Let’s talk a bit about raw feeding.
Alongside my certification in canine nutrition I have additional training in raw dog food nutrition (la dee da look at me!). HA! But seriously, I took the course because raw feeding (or rather, species appropriate feeding, which is a great way to look at it!) is something I’m passionate about and I realized that it was important to deepen my knowledge, outside of personal experience, in order to be able to educate my clients properly.
So let me pull back a bit, because I get it, raw feeding for some feels like absolute insanity. We’ve gone for years and years of breeders, vets, dog shops and rescues, groomers, trainers, tv dogs and everyone canine related selling or promoting kibble as standard. And all of the sudden we’re supposed to handle raw meat for cryin’ out loud!?
But let’s try and look at things a little differently- with some humour, perspective and an open mind.
- Don’t be grossed out by the meat (unless you're a vegan in which case, I get it, but even still, this ain't about you boo), wear gloves and get over it- this is not just feeding, it's an act of love, empathy and understanding for the creature you share your life with. It’s about investing in your dogs well being by providing them with a species appropriate diet.
- Kibble smells 100x worse than raw meat #facts
- If I told you what was in majority of big brand name kibble, you’d never be spooked out by raw meat again (think rendered shelter animals, diseased and disabled farm animals, and end products of baked goods from restaurants- ie GMO plant oils, enriched wheat flour and high fructose corn syrup).

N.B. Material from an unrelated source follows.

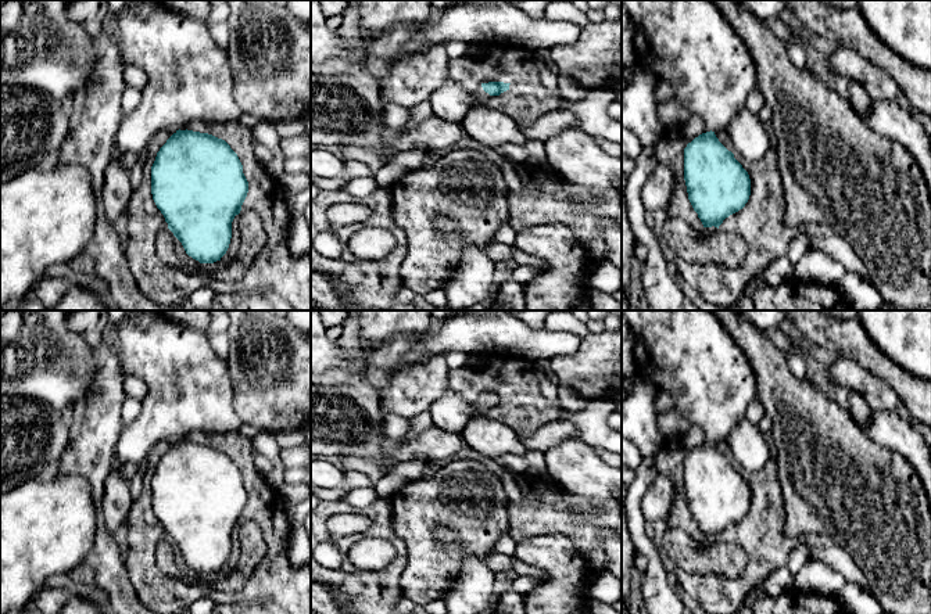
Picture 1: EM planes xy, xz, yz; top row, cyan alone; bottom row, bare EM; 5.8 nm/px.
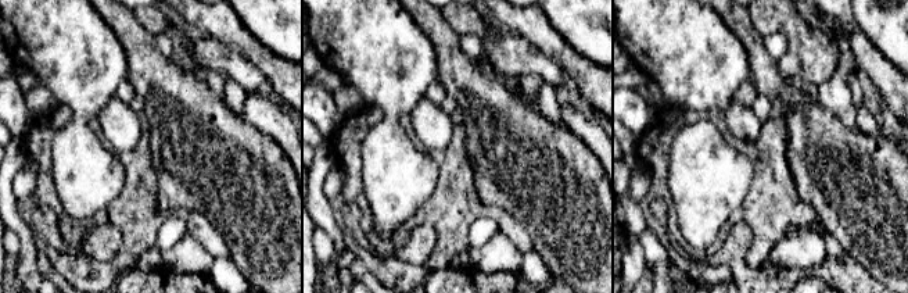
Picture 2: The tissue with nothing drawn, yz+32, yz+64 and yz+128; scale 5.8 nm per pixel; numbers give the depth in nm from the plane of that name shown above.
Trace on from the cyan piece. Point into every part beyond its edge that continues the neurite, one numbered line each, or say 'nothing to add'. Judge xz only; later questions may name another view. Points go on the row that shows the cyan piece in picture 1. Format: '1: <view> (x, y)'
1: xz (451, 101)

- No species on the planet was meant to thrive (no less survive) on processed food.
- Your vet selling you processed food for your dog is like your doctor selling you monthly subscriptions to lean cuisine and hungryman dinners (barf).
- Raw is not a one size fits all situation- like anything, there are going to be companies who invest in quality and transparency (which is SUPER important when it comes to processing and handling meat), and there will be companies who use terrible quality meat or provide unbalanced meals that leave dogs with deficiencies and subsequent ailments.
- Feeding mass produced grain fed raw food and your dog having an adverse reaction is not always an indication that they cannot handle raw food, it’s most likely because of the quality, type of protein, or pace of introduction.
- Consult with a canine nutritionist or holistic veterinarian before transitioning your dog to raw in order to improve your likelihood of success.
- If you can’t bring yourself to feed raw, or your dog doesn’t react to good quality, well balanced raw food, gently cooked is always an option (fresh is best).
- If raw nor cooked is in your budget or comfort zone, a raw meaty bone at least once a week for your dog helps to clean their teeth (while entertaining them), boost their calcium intake and gives them a little bit of the nutrients from fresh raw meat without blowing your budget.